Identification and Requirement of Three Ribosome Binding Domains in dsRNA-Dependent Protein Kinase (PKR)

Abstract

The interferon-inducible, double-stranded (ds) RNA-dependent protein kinase (PKR) regulates protein synthesis initiation by phosphorylating the α-subunit of eukaryotic translation initiation factor 2 (eIF-2). The amino-terminal half of PKR contains two dsRNA binding domains, and the kinase domain resides in the carboxy-terminal half of the protein. PKR is a ribosomal-associated protein. In this report, we provide evidence that PKR contains three ribosome interaction sites, two that are localized in each of the dsRNA binding domains and one that is localized in the kinase domain. All three domains can associate with polysomes independently. The ribosome association of the dsRNA binding domains requires dsRNA binding activity.
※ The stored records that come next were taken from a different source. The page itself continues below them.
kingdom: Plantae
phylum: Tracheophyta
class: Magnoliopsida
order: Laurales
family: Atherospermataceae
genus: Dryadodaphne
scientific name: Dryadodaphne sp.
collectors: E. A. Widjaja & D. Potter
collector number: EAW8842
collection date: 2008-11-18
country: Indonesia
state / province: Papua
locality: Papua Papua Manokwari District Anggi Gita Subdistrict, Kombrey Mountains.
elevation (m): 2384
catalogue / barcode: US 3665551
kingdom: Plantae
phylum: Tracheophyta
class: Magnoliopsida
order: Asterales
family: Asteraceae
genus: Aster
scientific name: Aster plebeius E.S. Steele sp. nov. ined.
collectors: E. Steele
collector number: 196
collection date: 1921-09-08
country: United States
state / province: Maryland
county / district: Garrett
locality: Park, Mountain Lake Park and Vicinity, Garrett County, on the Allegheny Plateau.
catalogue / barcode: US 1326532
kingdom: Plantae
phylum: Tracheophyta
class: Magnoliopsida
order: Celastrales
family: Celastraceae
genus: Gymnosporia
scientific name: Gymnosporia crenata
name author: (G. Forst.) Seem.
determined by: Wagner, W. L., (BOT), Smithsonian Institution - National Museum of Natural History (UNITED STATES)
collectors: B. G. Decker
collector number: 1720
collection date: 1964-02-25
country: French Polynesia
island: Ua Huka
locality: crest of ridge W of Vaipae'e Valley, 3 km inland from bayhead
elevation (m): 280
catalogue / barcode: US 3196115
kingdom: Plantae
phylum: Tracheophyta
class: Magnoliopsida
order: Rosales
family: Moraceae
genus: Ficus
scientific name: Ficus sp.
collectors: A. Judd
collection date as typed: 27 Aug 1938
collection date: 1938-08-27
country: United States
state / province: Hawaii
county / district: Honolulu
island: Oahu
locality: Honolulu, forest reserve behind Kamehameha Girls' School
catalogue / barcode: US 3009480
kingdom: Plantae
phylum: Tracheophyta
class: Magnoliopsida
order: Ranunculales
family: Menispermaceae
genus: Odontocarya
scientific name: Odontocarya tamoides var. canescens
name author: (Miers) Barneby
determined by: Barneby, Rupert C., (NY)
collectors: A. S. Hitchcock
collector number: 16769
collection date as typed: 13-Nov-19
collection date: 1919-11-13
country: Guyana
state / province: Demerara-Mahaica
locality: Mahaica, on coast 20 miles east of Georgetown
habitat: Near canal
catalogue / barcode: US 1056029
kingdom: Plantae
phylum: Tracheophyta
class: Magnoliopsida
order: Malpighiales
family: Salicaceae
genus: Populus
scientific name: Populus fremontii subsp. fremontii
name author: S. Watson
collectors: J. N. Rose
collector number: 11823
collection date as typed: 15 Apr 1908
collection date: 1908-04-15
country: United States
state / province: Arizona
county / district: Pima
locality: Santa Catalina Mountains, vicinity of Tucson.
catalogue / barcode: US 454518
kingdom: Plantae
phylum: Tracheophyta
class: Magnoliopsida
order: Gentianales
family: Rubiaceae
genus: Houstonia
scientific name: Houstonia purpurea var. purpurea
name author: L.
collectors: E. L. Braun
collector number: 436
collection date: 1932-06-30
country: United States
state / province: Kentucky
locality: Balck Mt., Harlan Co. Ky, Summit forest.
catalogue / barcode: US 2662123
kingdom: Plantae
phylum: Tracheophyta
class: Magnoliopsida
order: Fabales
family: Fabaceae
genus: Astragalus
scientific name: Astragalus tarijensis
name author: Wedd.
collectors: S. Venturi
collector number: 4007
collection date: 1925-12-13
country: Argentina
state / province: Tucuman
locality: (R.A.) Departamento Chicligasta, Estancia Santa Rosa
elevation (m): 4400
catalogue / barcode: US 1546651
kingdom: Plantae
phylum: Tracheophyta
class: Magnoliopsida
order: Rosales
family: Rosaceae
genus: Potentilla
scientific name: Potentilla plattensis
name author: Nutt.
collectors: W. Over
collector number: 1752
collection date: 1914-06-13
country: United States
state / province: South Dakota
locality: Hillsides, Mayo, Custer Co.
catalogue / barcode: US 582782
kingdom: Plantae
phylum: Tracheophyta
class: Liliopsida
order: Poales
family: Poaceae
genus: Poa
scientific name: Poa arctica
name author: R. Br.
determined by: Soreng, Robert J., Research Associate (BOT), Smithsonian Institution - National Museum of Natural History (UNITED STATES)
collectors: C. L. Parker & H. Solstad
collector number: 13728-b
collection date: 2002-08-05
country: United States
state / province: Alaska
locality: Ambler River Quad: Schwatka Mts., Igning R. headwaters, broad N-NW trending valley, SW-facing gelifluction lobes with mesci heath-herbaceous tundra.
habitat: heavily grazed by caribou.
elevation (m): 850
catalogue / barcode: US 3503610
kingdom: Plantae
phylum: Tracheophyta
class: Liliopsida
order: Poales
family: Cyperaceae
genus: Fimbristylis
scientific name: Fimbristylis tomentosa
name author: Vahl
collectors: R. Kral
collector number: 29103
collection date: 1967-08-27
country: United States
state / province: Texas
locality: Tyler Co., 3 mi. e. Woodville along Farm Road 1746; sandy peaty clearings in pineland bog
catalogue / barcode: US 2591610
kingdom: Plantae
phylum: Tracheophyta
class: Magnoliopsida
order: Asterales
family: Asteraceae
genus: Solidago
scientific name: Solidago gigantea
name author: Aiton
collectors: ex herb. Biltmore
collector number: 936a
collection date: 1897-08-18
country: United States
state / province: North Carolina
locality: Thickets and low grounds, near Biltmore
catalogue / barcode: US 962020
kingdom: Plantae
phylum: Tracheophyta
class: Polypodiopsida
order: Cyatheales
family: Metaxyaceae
Ribosome interaction of either the individual or the combined dsRNA binding domains was disrupted by 0.1 M KCl. In contrast, the ribosome interaction of intact PKR and the isolated kinase domain was largely resistant to 0.5 M KCl. These results indicate that all three domains of PKR contribute to the high-affinity ribosomal association. After dissociation of polysomes with EDTA, both intact PKR and the isolated kinase domain were primarily associated with the 60S ribosomal subunit. Coexpression of the adenovirus VAI RNA, an RNA polymerase III gene product that binds and inactivates PKR, disrupted ribosomal association of intact PKR, but not of the isolated PKR kinase domain. The results support a model where VAI RNA induces a major conformational change in PKR to prohibit ribosome association of all interaction sites. In contrast, other inhibitors of PKR including vaccinia virus E3L and K3L gene products, and the HIV trans-activating response (TAR) element binding protein TRBP, did not disrupt ribosome association of PKR. The results suggest a novel mechanism by which viral RNAs may inactivate PKR through disrupting ribosome association.